以下は2ちゃんねるのテンプレからとった映画の紹介になりますが。

>「HIDEAWAY」

>◇1995年、アメリカ

>スティーヴン・キングと肩を並べるモダン・ホラーの新帝王ディーン・R・クーンツ原作。  「スピード」「トータルリコール」のSFXスタッフが贈るサイコスリラー。


>死の淵から奇跡的生還を遂げた男を次々と襲う謎のイメージ・・・やがて彼は自分が別の人間と精神的にリンクしていることを知る。

>しかもその相手は、若い娘たちの命を狙う、恐るべき悪魔崇拝者だった。

http://www.logsoku.com/r/2ch.net/liveanb/1259941148/


この作品はホラーサスペンスですが「フラットライナー」や「ブレインストーム」など臨死体験ものに興味のある方にはさらに面白いかも。善悪がはっきり分かれていて分かりやすいと言ったら分かりやすいかな。

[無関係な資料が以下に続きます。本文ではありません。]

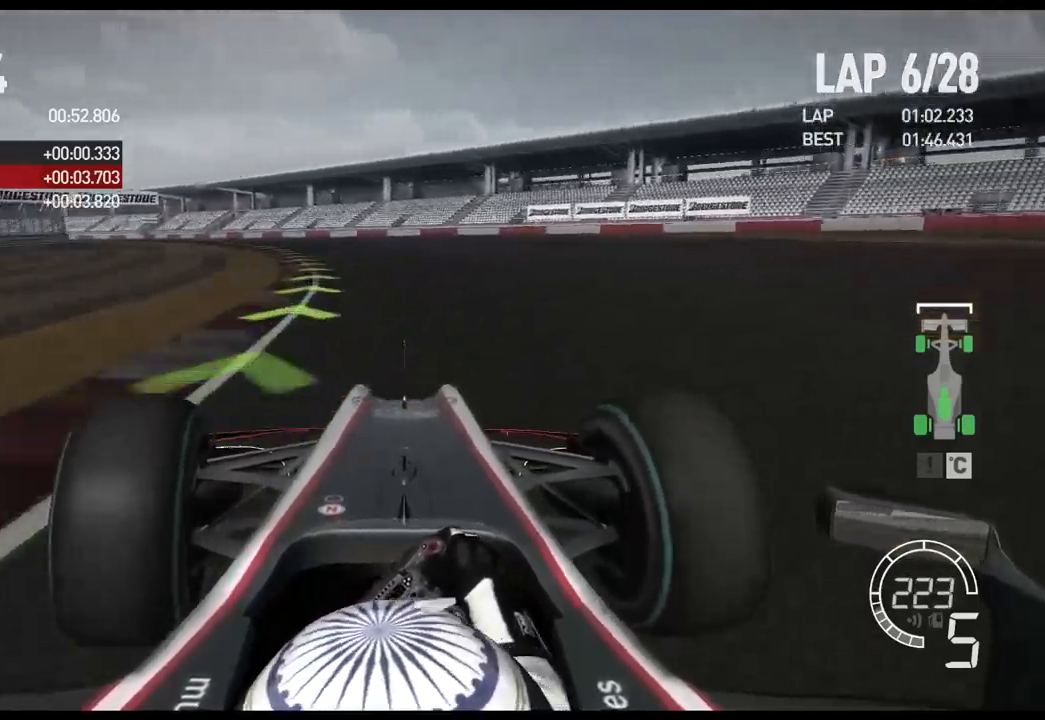
{"dt_ms": 500, "buttons": ["R2"], "left_stick": "left", "right_stick": "center", "events": []}
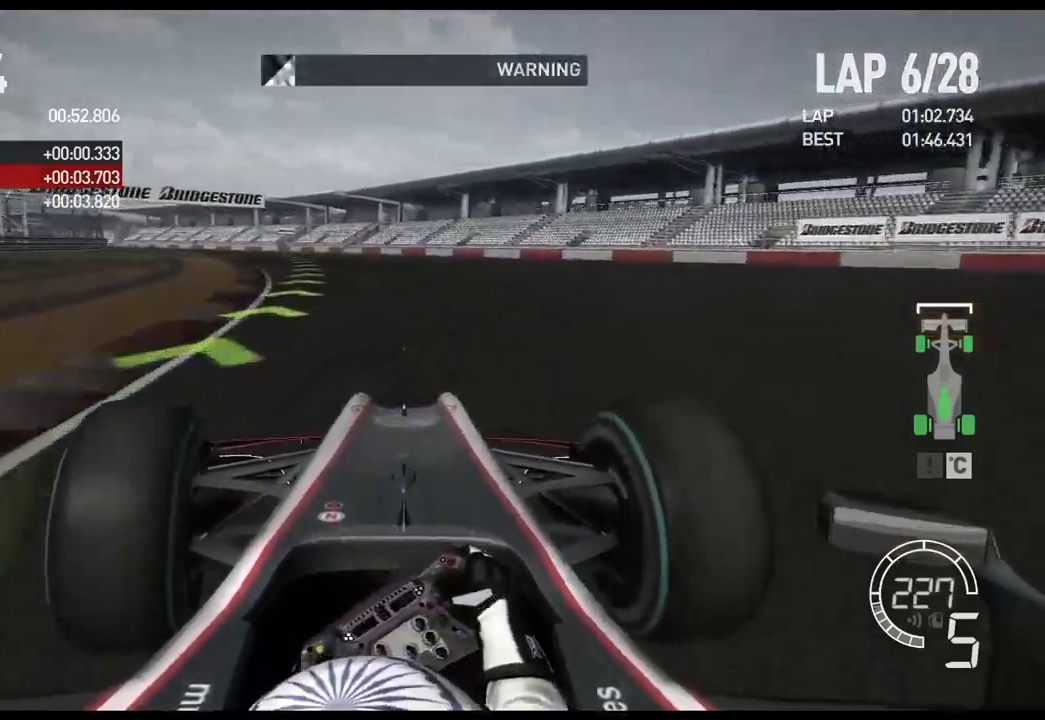
{"dt_ms": 500, "buttons": ["R2"], "left_stick": "left", "right_stick": "center", "events": []}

映画冒頭から響く、美しくスピリチュアルなスキャットの曲は「Miranda Sex Garden」の「peep show」

仕事から帰って来た父親が屋敷に帰ってくると…

https://www.youtube.com/watch?v=9oSAcyBUgeM (注・ポルトガル語です)

いきなり地獄に落ちる悪人と善人の様子がCGで描かれています。

キリスト教徒でなくともトラウマになるような光景が広がっていたのですが、この背後に流れる曲がすごく印象的で、20年たった今でも耳にこびりついている。最近急にこの曲の事を思い出して曲名とアーチスト名を探して早速ブログにUPしたら動画の方が消されてしまった。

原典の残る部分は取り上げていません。